Python 找不到正确的网页来抓取数据-网页抓取

python web-scraping

Python 找不到正确的网页来抓取数据-网页抓取,python,web-scraping,beautifulsoup,Python,Web Scraping,Beautifulsoup,我想为这方面的一系列课程讨价还价然而，我很难找到可以看到整个课程列表及其价格的页面我能想出下面的代码，它拉单课程的价格： import pandas as pd import requests url = "https://www.learningconnection.philips.com/en/course/pinnacle%C2%B3-advanced-planning-education" html = requests.get(url) soup = BeautifulSoup(h

我想为这方面的一系列课程讨价还价

然而，我很难找到可以看到整个课程列表及其价格的页面

我能想出下面的代码，它拉单课程的价格：

import pandas as pd
import requests
url = "https://www.learningconnection.philips.com/en/course/pinnacle%C2%B3-advanced-planning-education"
html = requests.get(url)
soup = BeautifulSoup(html.text, 'html.parser')
price = soup.select_one("[class*='field-price'] .even").text
print(price)

感谢您的帮助/建议

您可以通过将搜索锚定在商品的父包装上来查找价格：

import requests
from bs4 import BeautifulSoup as soup
d = soup(requests.get('https://www.learningconnection.philips.com/en/course/pinnacle%C2%B3-advanced-planning-education').text, 'html.parser')
prices = [i.find_all('div', {'class':'field-item even'})[2].text for i in d.find_all('fieldset', {'class':' group-overview field-group-fieldset panel panel-default form-wrapper'})]

输出：

['5141.00']

使用关键字搜索项目，然后根据搜索结果获取所有URL。

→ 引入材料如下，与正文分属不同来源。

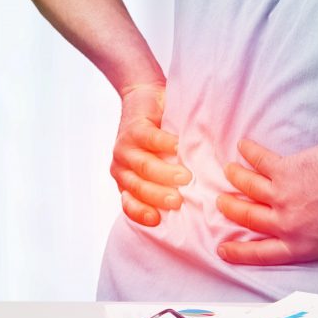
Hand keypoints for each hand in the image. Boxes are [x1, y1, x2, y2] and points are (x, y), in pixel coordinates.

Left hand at [110, 82, 191, 225]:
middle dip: (158, 196)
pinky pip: (150, 139)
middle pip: (139, 187)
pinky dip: (165, 144)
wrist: (141, 97)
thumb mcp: (157, 162)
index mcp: (127, 181)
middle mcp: (121, 167)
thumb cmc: (156, 137)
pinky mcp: (134, 128)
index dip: (141, 212)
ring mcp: (125, 147)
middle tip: (178, 201)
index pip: (129, 204)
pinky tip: (179, 146)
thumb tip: (196, 202)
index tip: (157, 220)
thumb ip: (166, 181)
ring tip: (185, 177)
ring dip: (164, 173)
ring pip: (144, 166)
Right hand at [215, 138, 317, 301]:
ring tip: (228, 173)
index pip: (262, 254)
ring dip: (236, 180)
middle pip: (248, 217)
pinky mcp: (286, 168)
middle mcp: (286, 221)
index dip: (240, 253)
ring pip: (248, 187)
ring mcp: (282, 192)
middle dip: (231, 210)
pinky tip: (244, 146)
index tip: (224, 249)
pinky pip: (261, 160)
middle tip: (221, 203)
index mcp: (301, 244)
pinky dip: (250, 152)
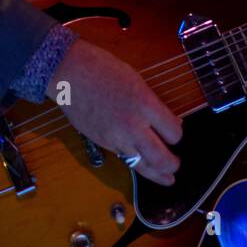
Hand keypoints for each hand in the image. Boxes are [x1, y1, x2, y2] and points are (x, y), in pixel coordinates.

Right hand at [47, 40, 181, 186]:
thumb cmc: (103, 68)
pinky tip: (142, 164)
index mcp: (145, 104)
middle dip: (173, 165)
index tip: (175, 132)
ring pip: (142, 166)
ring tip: (166, 178)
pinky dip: (135, 163)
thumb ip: (152, 104)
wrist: (69, 73)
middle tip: (176, 165)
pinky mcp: (102, 143)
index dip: (177, 134)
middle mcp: (133, 125)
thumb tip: (168, 121)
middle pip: (161, 158)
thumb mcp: (136, 81)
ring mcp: (116, 137)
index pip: (174, 132)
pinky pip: (124, 159)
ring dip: (157, 174)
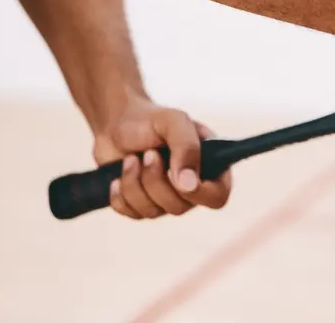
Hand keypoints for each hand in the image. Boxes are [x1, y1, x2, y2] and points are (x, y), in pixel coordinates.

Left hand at [92, 97, 231, 219]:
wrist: (117, 123)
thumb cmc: (150, 119)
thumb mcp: (174, 122)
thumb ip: (188, 148)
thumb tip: (189, 185)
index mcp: (209, 166)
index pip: (217, 196)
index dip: (200, 193)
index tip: (176, 174)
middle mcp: (190, 187)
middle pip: (180, 207)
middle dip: (156, 181)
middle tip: (148, 154)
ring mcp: (165, 198)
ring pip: (153, 212)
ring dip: (135, 183)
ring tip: (131, 159)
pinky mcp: (141, 205)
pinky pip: (132, 214)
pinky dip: (120, 195)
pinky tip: (118, 177)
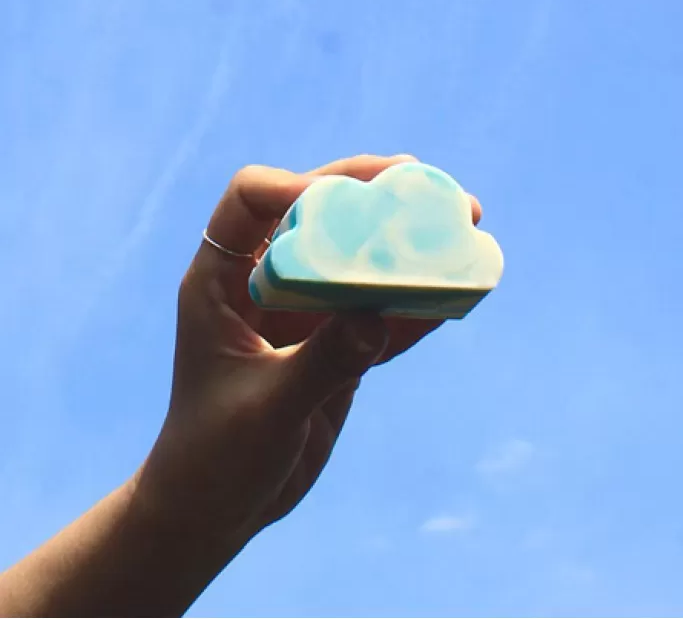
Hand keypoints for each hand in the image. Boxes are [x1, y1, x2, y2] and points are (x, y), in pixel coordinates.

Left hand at [135, 154, 481, 549]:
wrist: (219, 506)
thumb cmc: (215, 457)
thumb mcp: (267, 410)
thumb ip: (322, 363)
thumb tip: (379, 316)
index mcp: (221, 281)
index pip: (251, 200)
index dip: (297, 184)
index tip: (351, 196)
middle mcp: (263, 284)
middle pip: (316, 214)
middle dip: (371, 195)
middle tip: (427, 184)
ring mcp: (302, 313)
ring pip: (355, 260)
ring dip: (403, 244)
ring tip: (460, 226)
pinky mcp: (333, 345)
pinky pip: (377, 313)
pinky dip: (413, 304)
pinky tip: (454, 297)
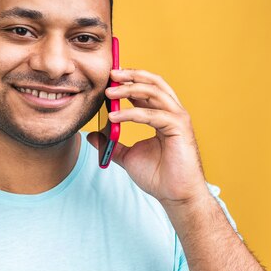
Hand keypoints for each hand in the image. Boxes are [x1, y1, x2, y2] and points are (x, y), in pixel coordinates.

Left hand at [87, 69, 209, 206]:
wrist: (175, 196)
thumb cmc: (158, 176)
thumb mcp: (127, 155)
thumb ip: (111, 143)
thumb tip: (92, 135)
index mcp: (162, 115)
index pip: (147, 88)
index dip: (129, 80)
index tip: (108, 77)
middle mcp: (172, 112)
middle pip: (152, 83)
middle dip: (131, 75)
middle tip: (110, 74)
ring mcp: (178, 119)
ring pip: (153, 93)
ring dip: (129, 90)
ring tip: (108, 92)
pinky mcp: (179, 129)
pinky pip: (152, 115)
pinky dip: (131, 114)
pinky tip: (113, 117)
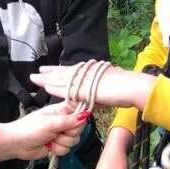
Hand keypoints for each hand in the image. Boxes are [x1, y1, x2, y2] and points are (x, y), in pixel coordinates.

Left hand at [8, 102, 87, 159]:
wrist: (16, 144)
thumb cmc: (28, 129)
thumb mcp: (50, 123)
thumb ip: (69, 120)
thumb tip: (86, 115)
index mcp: (60, 110)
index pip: (79, 109)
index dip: (81, 115)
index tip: (76, 120)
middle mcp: (62, 122)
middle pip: (79, 128)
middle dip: (69, 133)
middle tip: (57, 132)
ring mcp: (60, 134)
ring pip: (74, 140)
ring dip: (62, 142)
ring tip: (50, 139)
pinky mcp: (58, 145)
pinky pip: (67, 150)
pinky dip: (57, 150)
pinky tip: (48, 146)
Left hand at [29, 65, 154, 109]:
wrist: (134, 88)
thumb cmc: (126, 89)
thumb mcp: (108, 90)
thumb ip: (96, 95)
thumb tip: (90, 100)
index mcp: (92, 72)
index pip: (71, 70)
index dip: (58, 71)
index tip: (47, 69)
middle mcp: (87, 73)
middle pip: (64, 73)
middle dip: (49, 73)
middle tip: (36, 73)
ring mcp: (86, 80)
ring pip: (63, 79)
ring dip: (48, 79)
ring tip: (35, 79)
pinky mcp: (87, 89)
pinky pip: (69, 88)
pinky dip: (57, 88)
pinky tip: (47, 87)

一旦你得到了URL，循环它

from bs4 import BeautifulSoup
import requests
Search_key='pinnacle'
url = "https://www.learningconnection.philips.com/en/search/site/{}".format(Search_key)
html = requests.get(url)
soup = BeautifulSoup(html.text, 'html.parser')
urls=[item['href'] for item in soup.select('h3.title > a')]
price=[]
for url in urls:
    soup = BeautifulSoup(requests.get(url).text, 'html.parser')
    if soup.select_one("[class*='field-price'] .even"):
        price.append(soup.select_one("[class*='field-price'] .even").text)
print(price)

输出：

['5171.00', '5171.00', '3292.00', '5141.00', '4309.00', '2130.00', '2130.00', '2130.00']

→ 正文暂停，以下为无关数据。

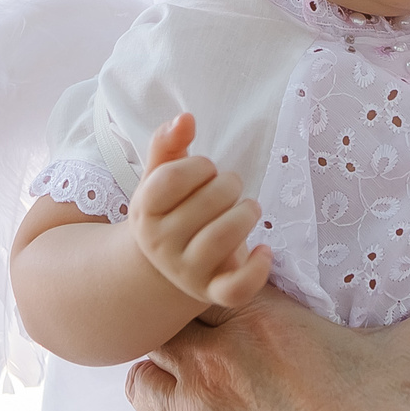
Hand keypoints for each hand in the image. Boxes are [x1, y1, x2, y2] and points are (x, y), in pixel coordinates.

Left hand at [86, 232, 409, 410]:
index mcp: (258, 317)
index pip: (205, 275)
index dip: (206, 276)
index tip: (213, 279)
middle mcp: (212, 364)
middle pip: (162, 325)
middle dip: (174, 327)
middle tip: (193, 336)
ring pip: (140, 386)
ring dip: (153, 385)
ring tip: (169, 390)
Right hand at [130, 113, 274, 309]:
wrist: (168, 264)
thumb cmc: (172, 209)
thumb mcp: (162, 176)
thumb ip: (168, 143)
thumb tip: (185, 118)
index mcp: (144, 211)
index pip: (172, 178)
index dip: (199, 166)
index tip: (207, 169)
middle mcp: (159, 244)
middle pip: (207, 203)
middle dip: (228, 185)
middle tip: (231, 188)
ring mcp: (185, 271)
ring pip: (223, 238)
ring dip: (247, 213)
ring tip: (250, 208)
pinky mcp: (212, 292)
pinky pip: (236, 288)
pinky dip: (257, 269)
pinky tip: (265, 249)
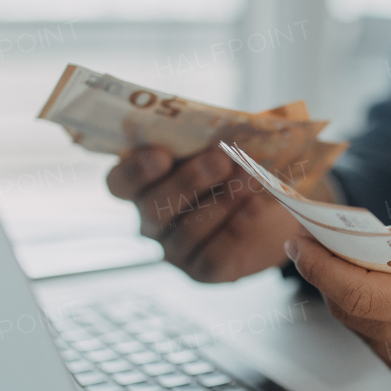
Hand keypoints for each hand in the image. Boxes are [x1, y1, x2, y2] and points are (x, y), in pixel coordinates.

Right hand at [107, 146, 334, 282]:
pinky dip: (235, 230)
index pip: (119, 183)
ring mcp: (173, 249)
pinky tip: (255, 206)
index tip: (162, 155)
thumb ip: (221, 130)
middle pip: (153, 208)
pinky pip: (211, 258)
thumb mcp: (230, 140)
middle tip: (222, 160)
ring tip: (251, 178)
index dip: (135, 171)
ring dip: (221, 202)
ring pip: (186, 232)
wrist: (271, 208)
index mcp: (145, 182)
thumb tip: (240, 120)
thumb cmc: (239, 164)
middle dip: (189, 182)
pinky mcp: (201, 271)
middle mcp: (151, 219)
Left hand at [284, 208, 390, 388]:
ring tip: (345, 259)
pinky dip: (368, 311)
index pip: (361, 294)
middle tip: (315, 242)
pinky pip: (376, 341)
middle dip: (326, 275)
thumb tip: (361, 240)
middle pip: (352, 313)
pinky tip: (378, 286)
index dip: (321, 267)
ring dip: (345, 293)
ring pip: (359, 328)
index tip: (301, 242)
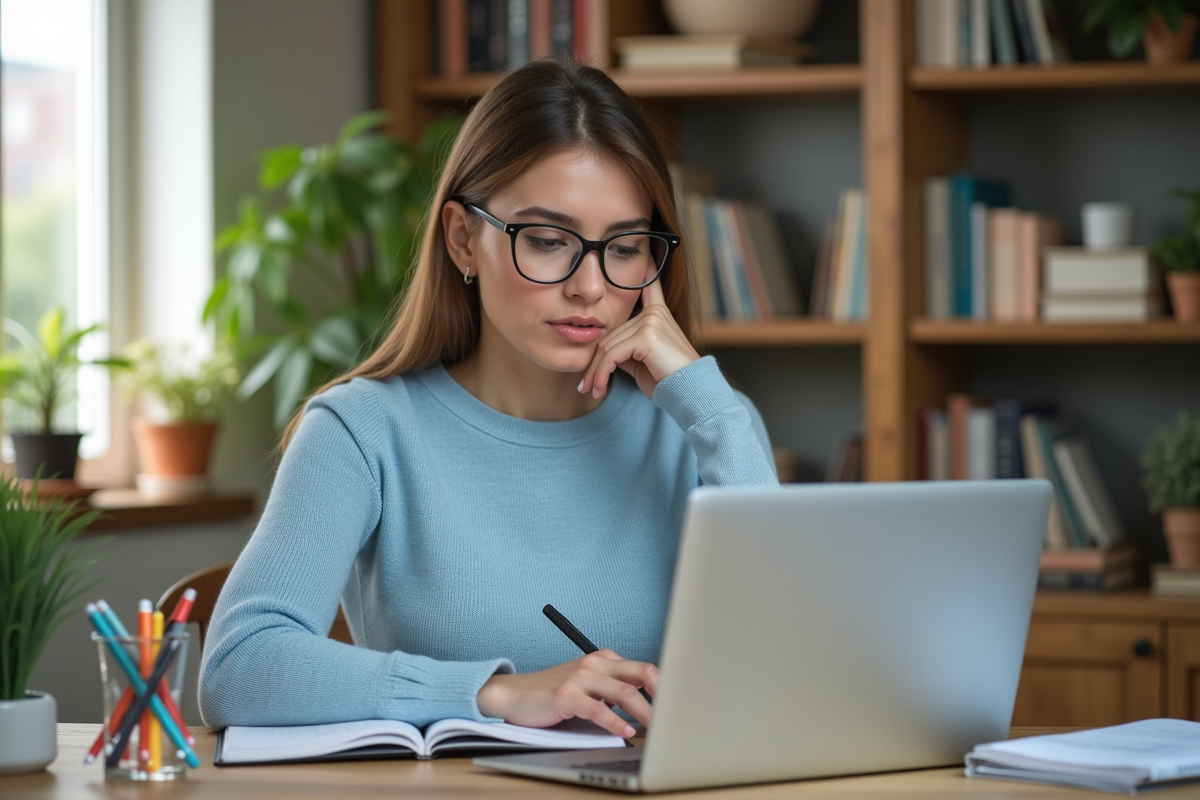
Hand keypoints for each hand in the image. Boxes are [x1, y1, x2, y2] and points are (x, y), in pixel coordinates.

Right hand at [476, 649, 657, 737]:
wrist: (515, 694)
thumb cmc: (553, 693)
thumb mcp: (588, 685)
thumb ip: (612, 690)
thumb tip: (647, 708)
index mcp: (603, 659)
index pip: (643, 669)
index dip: (664, 687)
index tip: (678, 705)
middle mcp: (594, 663)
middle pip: (640, 674)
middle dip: (661, 696)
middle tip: (675, 716)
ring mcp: (580, 678)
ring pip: (623, 692)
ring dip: (644, 712)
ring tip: (656, 729)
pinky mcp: (566, 695)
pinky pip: (597, 709)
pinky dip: (615, 721)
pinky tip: (626, 731)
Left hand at [579, 276, 699, 399]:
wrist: (689, 392)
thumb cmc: (667, 379)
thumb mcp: (643, 359)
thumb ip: (626, 348)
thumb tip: (603, 351)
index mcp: (658, 314)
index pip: (649, 287)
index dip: (648, 269)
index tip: (646, 254)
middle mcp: (655, 313)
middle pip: (610, 334)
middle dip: (596, 362)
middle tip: (586, 385)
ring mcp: (651, 321)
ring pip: (607, 346)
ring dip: (595, 373)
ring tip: (591, 390)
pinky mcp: (646, 335)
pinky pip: (612, 355)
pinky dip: (601, 374)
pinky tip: (600, 388)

['Pinnacle³ Auto Segmentation with SPICE', 'Pinnacle³ Dynamic Planning', 'Pinnacle³ Additional Education', 'Pinnacle³ Advanced Planning Education', 'Pinnacle³ Basic Planning Education', 'Pinnacle³ Physics Modeling', 'Pinnacle³ Level I Basic Planning Education', 'Pinnacle³ Level II Education']
['5171.00', '5171.00', '3292.00', '5141.00', '4309.00', '2130.00', '2130.00', '2130.00']

您还可以打印课程标题

from bs4 import BeautifulSoup
import requests
Search_key='pinnacle'
url = "https://www.learningconnection.philips.com/en/search/site/{}".format(Search_key)
html = requests.get(url)
soup = BeautifulSoup(html.text, 'html.parser')
urls=[item['href'] for item in soup.select('h3.title > a')]
price=[]
title=[]
for url in urls:
    soup = BeautifulSoup(requests.get(url).text, 'html.parser')
    if soup.select_one("[class*='field-price'] .even"):
        title.append(soup.select_one("h1#page-title").text)
        price.append(soup.select_one("[class*='field-price'] .even").text)
print(title)
print(price)

输出：

['5171.00', '5171.00', '3292.00', '5141.00', '4309.00', '2130.00', '2130.00', '2130.00']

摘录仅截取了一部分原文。